Daha sonra söz alan Ulaştırma Bakanı Binali Yıldırım ise
ülkemizde, bir yandan haberleşmeyi mümkün olan ileri düzeyde sağlamak için gerekli çalışmaları yaparken, diğer yandan Sayısal Uçurumun azaltılması üzerinde önemle duruyoruz.
dedi. Yıldırım konuşmasına şu şekilde devam etti:
Bugün Türkiye’de sabit telefon abone sayısı yaklaşık 19 milyondur. Sabit telefonda hane başına penatrasyon oranı ise %100’lere ulaşmıştır. Mobil telefon abone sayısı, 50 milyonu aşmıştır. Bu da %70 penatrasyon oranına karşılık gelmektedir. Özellikle hükümetimiz döneminde GSM abone sayısında artış hızı, ikiye katlanmıştır.
Ülkemizde son üç yılda geniş bant internet (DSL) abone sayısı 2,5 milyonu aşmıştır. İnternet kullanıcı sayısı 16 milyonun üzerindedir. Başka bir deyişle, internet penatrasyon oranı %22’ler seviyesine gelmiştir. 2010 yılına kadarda, bu oranı %60’a çıkarmayı hedefliyoruz.

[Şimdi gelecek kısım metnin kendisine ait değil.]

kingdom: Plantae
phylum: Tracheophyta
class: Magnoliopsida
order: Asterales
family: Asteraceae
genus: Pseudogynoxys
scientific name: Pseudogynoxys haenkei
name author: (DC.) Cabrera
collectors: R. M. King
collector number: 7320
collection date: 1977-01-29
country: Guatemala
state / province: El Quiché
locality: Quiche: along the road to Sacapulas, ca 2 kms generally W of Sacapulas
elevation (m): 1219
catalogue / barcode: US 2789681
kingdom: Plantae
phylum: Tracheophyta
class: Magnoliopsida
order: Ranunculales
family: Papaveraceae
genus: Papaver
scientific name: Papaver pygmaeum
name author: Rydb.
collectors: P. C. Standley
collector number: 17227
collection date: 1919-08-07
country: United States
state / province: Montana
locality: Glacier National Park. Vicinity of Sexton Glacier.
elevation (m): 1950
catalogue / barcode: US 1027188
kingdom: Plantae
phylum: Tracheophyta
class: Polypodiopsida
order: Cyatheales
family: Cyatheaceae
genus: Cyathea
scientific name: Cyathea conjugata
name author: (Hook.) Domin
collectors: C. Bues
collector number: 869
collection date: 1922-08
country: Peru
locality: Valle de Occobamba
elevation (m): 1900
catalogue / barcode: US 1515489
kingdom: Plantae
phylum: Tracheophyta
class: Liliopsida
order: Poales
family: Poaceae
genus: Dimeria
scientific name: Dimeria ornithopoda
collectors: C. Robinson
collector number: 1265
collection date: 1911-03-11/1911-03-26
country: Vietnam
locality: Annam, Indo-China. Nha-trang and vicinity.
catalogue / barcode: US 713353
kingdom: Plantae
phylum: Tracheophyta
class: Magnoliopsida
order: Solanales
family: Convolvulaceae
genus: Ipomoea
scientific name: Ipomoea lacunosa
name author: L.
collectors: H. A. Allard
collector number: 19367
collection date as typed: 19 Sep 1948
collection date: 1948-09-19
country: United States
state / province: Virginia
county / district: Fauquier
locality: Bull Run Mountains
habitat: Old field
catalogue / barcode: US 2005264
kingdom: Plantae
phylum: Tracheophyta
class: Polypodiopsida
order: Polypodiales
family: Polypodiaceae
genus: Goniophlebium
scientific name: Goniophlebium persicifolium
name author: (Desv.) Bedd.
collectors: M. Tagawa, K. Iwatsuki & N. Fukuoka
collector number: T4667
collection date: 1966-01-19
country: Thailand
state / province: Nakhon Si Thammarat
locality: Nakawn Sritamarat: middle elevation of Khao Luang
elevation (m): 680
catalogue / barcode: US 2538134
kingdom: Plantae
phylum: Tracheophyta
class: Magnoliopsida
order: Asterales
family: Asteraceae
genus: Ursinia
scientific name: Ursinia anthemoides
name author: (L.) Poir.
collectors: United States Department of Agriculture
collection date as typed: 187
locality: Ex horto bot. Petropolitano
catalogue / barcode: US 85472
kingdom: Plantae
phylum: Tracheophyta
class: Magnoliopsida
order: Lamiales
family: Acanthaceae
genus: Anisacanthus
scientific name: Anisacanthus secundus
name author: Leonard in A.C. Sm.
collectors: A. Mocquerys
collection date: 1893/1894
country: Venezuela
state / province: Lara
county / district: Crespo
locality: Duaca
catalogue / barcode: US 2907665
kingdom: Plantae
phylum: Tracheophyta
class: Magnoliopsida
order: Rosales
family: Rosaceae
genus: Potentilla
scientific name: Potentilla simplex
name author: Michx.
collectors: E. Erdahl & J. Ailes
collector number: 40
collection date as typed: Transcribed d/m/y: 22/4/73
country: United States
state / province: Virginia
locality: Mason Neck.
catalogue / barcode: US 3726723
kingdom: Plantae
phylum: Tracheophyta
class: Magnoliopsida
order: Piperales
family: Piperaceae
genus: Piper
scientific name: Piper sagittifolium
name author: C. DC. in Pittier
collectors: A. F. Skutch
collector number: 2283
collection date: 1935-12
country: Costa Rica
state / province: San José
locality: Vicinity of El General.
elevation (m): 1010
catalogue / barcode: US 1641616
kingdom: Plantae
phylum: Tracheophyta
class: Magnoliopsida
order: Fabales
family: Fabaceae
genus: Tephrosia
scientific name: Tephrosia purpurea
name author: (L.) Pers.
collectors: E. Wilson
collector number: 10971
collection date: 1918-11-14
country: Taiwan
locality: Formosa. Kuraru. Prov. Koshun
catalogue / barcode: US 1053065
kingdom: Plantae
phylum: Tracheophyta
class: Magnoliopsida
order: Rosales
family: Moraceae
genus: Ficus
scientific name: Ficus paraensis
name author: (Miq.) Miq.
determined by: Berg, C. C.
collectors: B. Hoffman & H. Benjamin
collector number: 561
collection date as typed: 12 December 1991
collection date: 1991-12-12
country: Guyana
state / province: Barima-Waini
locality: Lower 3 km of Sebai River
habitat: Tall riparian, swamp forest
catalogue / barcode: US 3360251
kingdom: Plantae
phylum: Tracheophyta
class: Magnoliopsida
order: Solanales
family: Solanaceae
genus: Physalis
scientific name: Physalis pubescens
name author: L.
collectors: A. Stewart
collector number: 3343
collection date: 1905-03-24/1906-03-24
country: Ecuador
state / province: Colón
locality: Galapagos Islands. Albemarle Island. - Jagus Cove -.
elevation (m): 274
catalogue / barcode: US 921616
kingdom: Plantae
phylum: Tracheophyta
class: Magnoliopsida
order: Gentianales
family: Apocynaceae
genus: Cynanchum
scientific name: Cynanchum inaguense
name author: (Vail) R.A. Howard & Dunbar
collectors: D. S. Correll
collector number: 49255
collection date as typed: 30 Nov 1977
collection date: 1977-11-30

Yıldırım telekomünikasyon sektöründe ses ve altyapı tekelinin kaldırıldığını ve bunun sağladığı serbestleşme sonucunda da halen: Uzak Mesafe Telefon Hizmetleri veren sabit ve mobil telefon işletmecileri; internet servis sağlayıcıları ve de uydu platform işletmecileri olmak üzere, toplam 228 firmanın faaliyet gösterdiğini belirtti.